Hermann Peter Piwitt: Lebenszeichen mit 14 Nothelfern | *****

Herrmann Peter Piwitt: Lebenszeichen mit 14 Nothelfern„Und wir hatten Fluchtwege. Das riesige Haus, wo sich im Lauf der Zeit immer neue bislang verbotene Zimmer, Kammern, Dachböden auftaten. Wälder und Teiche, die ganze Welt stand uns offen. Das ganze Land drum herum. Wir flüchteten vor der Familie nicht. Wir nahmen sie einfach nicht wahr. Wir liefen im Winter Schlittschuh. Und gruben sommers uns Höhlen in Strohmieten. Wir gingen in die Teichwiesen zum Schwimmen. Und wenn es regnete, kamen wir abends von Freunden, vom Briefmarkentauschen, heim und waren hungrig. Habe ich je Schularbeiten gemacht? Ich erinnere mich nicht.“ (S. 10)

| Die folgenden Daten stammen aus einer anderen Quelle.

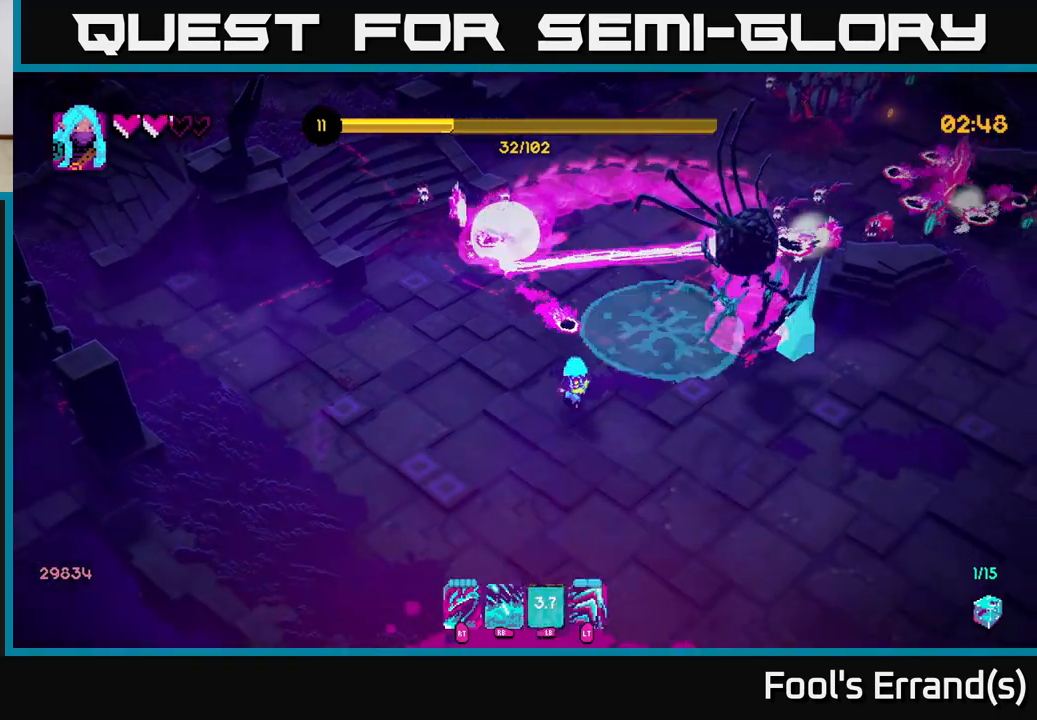
{"buttons": [], "left_stick": "down-right", "right_stick": "up", "events": [[17, "R1", "down"], [117, "R1", "up"], [467, "right_stick", "up"]]}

Die Lektüre von Hermann Peter Piwitts schmalem Erinnerungsbuch Lebenszeichen mit 14 Nothelfern läßt den Leser demütig zurück: wegen der Schönheit seiner knappen Sätze ebenso wie der pointierten Zuspitzungen, die nie wegen des Effektes oder billigen Beifalls gesetzt werden; und auch wegen der kunstvollen Verschränkung der erzählten Erlebnisse & Reflexionen, die die rein chronlogische Erzählung immer wieder aufhebt und in sorgsam komponierter Vor – und Rückschau die Gewißheiten eines linearen Lebenslaufs konterkariert.

Wie wird man, was man ist, wenn man kurz vor Ausbruch des Zweiten Weltkriegs in ein vermufftes und dünkelhaftes Mitläufer-Elternhaus hineingeboren wird? Piwitt beschreibt die kindlichen Fluchten aus dem familiären Korsett, denen die postpubertäre Rebellion folgt und die intellektuelle Prägung in den 50er Jahren durch das Studium in Frankfurt bei Adorno. Danach dann Wanderjahre nach Hamburg, Berlin und wieder zurück nach Hamburg: die Versuche, als Schriftsteller Fuß zu fassen, sind mal mehr, mal weniger erfolgreich; die Versuche, im literarischen Betrieb fest angestellt zu reüssieren, scheitern. Er bleibt, obwohl er in den 70ern für alle großen Feuilletons schreibt, ein Außenseiter. In der Würdigung eines seiner ‚Nothelfer‘ wird deutlich, warum:

„Und noch einem verdanke ich, daß ich weiterlebte. Hermann L. Gremliza. Sein Ekel vor den großen Räubern und denen, die ihr armseliges Talent ihnen zur Verfügung stellten, um an ihren Tischen sitzen zu dürfen, war unerbittlich; wie verzweifelt er oft war, ließ er sich nicht anmerken. Er wurde krank und gesundete. Er ist unter den Nothelfern, die mir wohlwollten.“ (S. 84)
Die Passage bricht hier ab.